Hi <!here> , i am researching managed Hadoop offerings. I'm curious, from your experience, what are the culprits of EMR and S3 solutions? This is what I have learned so far.
EMR Pain:
Upgrading Hadoop/Spark/Hive/Presto etc., Requires a new EMR Release, which upgrades often more than what you need. – this can trigger a full migration. Some docker images are supported, but not all of them. EMR bootstrap actions seems like an interesting solution for installing system dependencies
1. Installing system dependencies doesn't always work as expected with bootstrap.
2. Spot - sometimes AWS will kill all your spot instances and cause clusters and jobs to fail (to happen infrequently enough that it is hard to justify paying for on-demand instances, but frequently enough that it causes a significant and draining level of operational toil).

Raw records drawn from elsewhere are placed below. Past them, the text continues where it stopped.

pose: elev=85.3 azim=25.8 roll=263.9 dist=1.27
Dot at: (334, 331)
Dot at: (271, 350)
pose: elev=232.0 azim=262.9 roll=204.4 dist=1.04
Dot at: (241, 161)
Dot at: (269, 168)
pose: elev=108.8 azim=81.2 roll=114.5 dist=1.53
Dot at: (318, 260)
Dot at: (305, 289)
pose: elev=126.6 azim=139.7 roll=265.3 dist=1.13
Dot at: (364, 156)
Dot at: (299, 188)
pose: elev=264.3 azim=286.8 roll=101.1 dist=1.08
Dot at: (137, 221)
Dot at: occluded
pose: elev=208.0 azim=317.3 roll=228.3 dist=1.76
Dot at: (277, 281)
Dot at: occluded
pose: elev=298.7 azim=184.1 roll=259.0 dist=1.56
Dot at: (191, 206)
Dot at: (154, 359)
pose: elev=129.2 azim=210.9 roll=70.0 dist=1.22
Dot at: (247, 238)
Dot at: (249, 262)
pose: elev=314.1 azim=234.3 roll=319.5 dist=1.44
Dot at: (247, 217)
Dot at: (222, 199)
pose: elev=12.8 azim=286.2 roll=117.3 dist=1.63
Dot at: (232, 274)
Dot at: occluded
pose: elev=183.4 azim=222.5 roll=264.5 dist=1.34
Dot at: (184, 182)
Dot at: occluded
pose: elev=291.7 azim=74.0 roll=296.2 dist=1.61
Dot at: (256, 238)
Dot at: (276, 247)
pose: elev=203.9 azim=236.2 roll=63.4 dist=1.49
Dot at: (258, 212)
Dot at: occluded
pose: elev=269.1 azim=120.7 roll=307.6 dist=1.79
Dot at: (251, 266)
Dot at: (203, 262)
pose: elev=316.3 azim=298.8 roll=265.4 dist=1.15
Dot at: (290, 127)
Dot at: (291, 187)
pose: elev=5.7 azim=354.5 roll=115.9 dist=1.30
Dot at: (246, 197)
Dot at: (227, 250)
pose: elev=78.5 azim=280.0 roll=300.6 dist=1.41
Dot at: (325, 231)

3. Configuring Ranger Authorization requires installing it outside of EMR cluster and creates conflicts with AWS internal record reader Authorization. Conflicting security rules – can be resolved but require more efforts.
S3 Pain:
1. S3 Consistency used to be a pain and was solved with strong read after write which made EMRFS obsolete. File consistency is not a pain anymore, but lack of atomic directories operations is a pain – copying a large set of parquet files (10k) and having multiple readers and writers at the same time can be a challenge when looking at the directories as a whole and not a file by file consistency.
2. AWS will often return HTTP 503 Slow Down errors for request rates that are much, much lower than their advertised limits.
3. You are supposed to code clients with backoffs/retries adequate to absorb arbitrary levels of HTTP 503 Slow Down until they finish scaling (which is entirely unobservable and could be minutes, hours, or days).
4. Many readers to table with 1K parquet files and one update – update is not an atomic action and readers might read the wrong data.
5. Storage optimization – optimize performance - no optimization at a table level.